__Document extract__.
Don’t Eat The Daisies

The world at large has been slightly more peanuts than ever this week. We’ve had a pair of faux-celebrity ex-royal quarterwits desperate for publicity try to recreate the demise of Diana (but – possibly sadly – without the road-tunnel concrete-pillar encouraged sudden reduction in vehicular velocity and bodily integrity).

The most insane and dangerous country on the planet – the U.S.A. – J.M.H.O. but I kid you not – stood on its hind legs in… dunt dunt der… Hiroshima – and promised to “protect” Japan with a “nuclear umbrella”. The Japanish were pictured smiling and shaking hands, like fat, juicy sheep celebrating a deal with a slavering wolf-pack. Do proper sheep shake hands? Probably, when we’re not looking.

__Stored data__.
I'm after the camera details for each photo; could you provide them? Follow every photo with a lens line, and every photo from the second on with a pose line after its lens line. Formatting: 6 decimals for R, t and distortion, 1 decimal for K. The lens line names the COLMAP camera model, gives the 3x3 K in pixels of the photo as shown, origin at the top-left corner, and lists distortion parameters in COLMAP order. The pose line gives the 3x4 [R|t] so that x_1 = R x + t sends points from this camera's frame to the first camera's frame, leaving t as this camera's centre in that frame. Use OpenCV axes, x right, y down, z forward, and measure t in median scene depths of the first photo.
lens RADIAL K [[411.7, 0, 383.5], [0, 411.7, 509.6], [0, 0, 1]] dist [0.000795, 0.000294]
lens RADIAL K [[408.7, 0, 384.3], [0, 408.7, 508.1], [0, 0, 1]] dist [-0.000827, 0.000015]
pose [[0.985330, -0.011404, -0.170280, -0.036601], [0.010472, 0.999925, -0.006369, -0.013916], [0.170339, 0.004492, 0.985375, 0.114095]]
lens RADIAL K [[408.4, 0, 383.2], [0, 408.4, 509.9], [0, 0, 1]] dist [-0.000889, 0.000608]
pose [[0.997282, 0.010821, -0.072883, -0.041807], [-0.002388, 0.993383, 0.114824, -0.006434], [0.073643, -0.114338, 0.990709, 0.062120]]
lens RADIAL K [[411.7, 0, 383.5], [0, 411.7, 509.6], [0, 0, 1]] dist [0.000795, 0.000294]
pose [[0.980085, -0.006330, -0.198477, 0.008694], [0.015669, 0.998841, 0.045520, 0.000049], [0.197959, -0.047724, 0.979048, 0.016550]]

__Tasks to complete__.
a: Do the following statements agree with the column above? Answer yes or no to each, quoting the words of the column that decide it.
(i) The promise to "protect" Japan was made in Hiroshima.
(ii) The Japanish were pictured frowning.
(iii) The U.S.A. is called the safest country on the planet.
b: Please write out the stretch of the column from "The world at" through "and bodily integrity)." again, swapping "publicity" for "attention".

__Task results__.
a:
(i) Yes: "Hiroshima – and promised to “protect” Japan with a “nuclear umbrella”"
(ii) No: "The Japanish were pictured smiling and shaking hands"
(iii) No: "The most insane and dangerous country on the planet – the U.S.A."

b:
The world at large has been slightly more peanuts than ever this week. We’ve had a pair of faux-celebrity ex-royal quarterwits desperate for attention try to recreate the demise of Diana (but – possibly sadly – without the road-tunnel concrete-pillar encouraged sudden reduction in vehicular velocity and bodily integrity).